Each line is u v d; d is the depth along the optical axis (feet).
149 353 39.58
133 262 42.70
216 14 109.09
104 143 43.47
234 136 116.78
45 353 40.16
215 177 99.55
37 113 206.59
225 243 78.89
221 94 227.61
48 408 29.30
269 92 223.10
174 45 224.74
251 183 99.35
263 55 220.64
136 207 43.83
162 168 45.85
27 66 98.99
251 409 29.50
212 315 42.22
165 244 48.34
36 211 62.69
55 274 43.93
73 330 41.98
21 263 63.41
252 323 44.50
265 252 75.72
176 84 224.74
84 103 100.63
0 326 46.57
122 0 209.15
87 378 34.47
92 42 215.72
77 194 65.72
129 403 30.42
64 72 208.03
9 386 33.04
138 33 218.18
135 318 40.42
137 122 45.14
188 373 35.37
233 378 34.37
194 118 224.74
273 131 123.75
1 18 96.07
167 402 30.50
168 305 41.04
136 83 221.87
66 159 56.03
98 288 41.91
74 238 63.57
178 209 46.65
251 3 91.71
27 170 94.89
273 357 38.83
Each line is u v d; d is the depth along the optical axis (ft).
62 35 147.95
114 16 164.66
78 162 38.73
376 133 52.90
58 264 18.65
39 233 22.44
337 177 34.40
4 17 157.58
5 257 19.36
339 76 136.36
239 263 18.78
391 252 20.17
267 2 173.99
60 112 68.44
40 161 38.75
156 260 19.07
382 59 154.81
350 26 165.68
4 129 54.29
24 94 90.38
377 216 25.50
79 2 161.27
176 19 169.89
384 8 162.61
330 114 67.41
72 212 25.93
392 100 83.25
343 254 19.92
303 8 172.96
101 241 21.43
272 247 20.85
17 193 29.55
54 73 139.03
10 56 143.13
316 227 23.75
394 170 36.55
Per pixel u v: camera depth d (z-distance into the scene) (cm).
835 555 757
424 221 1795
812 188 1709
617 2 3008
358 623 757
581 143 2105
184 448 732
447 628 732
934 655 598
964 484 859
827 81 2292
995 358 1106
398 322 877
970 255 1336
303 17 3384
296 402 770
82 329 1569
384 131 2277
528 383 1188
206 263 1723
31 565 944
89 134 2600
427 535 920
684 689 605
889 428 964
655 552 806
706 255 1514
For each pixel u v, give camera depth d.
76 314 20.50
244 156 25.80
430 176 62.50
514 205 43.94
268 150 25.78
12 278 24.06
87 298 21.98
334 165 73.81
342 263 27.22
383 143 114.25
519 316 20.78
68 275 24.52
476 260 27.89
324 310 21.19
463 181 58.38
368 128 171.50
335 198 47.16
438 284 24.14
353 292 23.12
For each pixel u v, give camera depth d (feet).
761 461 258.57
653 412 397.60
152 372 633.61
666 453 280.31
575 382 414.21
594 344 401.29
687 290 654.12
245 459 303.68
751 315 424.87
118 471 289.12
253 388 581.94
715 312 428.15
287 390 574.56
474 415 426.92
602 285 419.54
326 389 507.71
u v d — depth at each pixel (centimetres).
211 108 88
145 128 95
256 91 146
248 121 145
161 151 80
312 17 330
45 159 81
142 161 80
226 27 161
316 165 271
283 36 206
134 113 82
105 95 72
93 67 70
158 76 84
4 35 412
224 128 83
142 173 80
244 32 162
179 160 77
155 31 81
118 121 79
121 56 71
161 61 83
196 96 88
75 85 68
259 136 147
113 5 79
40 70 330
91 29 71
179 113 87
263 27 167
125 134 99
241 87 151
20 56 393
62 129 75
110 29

→ Task to complete
Would you copy out all of the entries exactly?

→ Answer for the task
Each line is u v d; d is the depth along the optical axis (feet).
149 353 39.58
133 262 42.70
216 14 109.09
104 143 43.47
234 136 116.78
45 353 40.16
215 177 99.55
37 113 206.59
225 243 78.89
221 94 227.61
48 408 29.30
269 92 223.10
174 45 224.74
251 183 99.35
263 55 220.64
136 207 43.83
162 168 45.85
27 66 98.99
251 409 29.50
212 315 42.22
165 244 48.34
36 211 62.69
55 274 43.93
73 330 41.98
21 263 63.41
252 323 44.50
265 252 75.72
176 84 224.74
84 103 100.63
0 326 46.57
122 0 209.15
87 378 34.47
92 42 215.72
77 194 65.72
129 403 30.42
64 72 208.03
9 386 33.04
138 33 218.18
135 318 40.42
137 122 45.14
188 373 35.37
233 378 34.37
194 118 224.74
273 131 123.75
1 18 96.07
167 402 30.50
168 305 41.04
136 83 221.87
66 159 56.03
98 288 41.91
74 238 63.57
178 209 46.65
251 3 91.71
27 170 94.89
273 357 38.83
Each line is u v d; d is the depth along the optical axis (ft).
62 35 147.95
114 16 164.66
78 162 38.73
376 133 52.90
58 264 18.65
39 233 22.44
337 177 34.40
4 17 157.58
5 257 19.36
339 76 136.36
239 263 18.78
391 252 20.17
267 2 173.99
60 112 68.44
40 161 38.75
156 260 19.07
382 59 154.81
350 26 165.68
4 129 54.29
24 94 90.38
377 216 25.50
79 2 161.27
176 19 169.89
384 8 162.61
330 114 67.41
72 212 25.93
392 100 83.25
343 254 19.92
303 8 172.96
101 241 21.43
272 247 20.85
17 193 29.55
54 73 139.03
10 56 143.13
316 227 23.75
394 170 36.55
Per pixel u v: camera depth d (z-distance into the scene) (cm).
835 555 757
424 221 1795
812 188 1709
617 2 3008
358 623 757
581 143 2105
184 448 732
447 628 732
934 655 598
964 484 859
827 81 2292
995 358 1106
398 322 877
970 255 1336
303 17 3384
296 402 770
82 329 1569
384 131 2277
528 383 1188
206 263 1723
31 565 944
89 134 2600
427 535 920
684 689 605
889 428 964
655 552 806
706 255 1514
For each pixel u v, give camera depth d.
76 314 20.50
244 156 25.80
430 176 62.50
514 205 43.94
268 150 25.78
12 278 24.06
87 298 21.98
334 165 73.81
342 263 27.22
383 143 114.25
519 316 20.78
68 275 24.52
476 260 27.89
324 310 21.19
463 181 58.38
368 128 171.50
335 198 47.16
438 284 24.14
353 292 23.12
For each pixel u v, give camera depth d (feet).
761 461 258.57
653 412 397.60
152 372 633.61
666 453 280.31
575 382 414.21
594 344 401.29
687 290 654.12
245 459 303.68
751 315 424.87
118 471 289.12
253 388 581.94
715 312 428.15
287 390 574.56
474 415 426.92
602 285 419.54
326 389 507.71
u v d — depth at each pixel (centimetres).
211 108 88
145 128 95
256 91 146
248 121 145
161 151 80
312 17 330
45 159 81
142 161 80
226 27 161
316 165 271
283 36 206
134 113 82
105 95 72
93 67 70
158 76 84
4 35 412
224 128 83
142 173 80
244 32 162
179 160 77
155 31 81
118 121 79
121 56 71
161 61 83
196 96 88
75 85 68
259 136 147
113 5 79
40 70 330
91 29 71
179 113 87
263 27 167
125 134 99
241 87 151
20 56 393
62 129 75
110 29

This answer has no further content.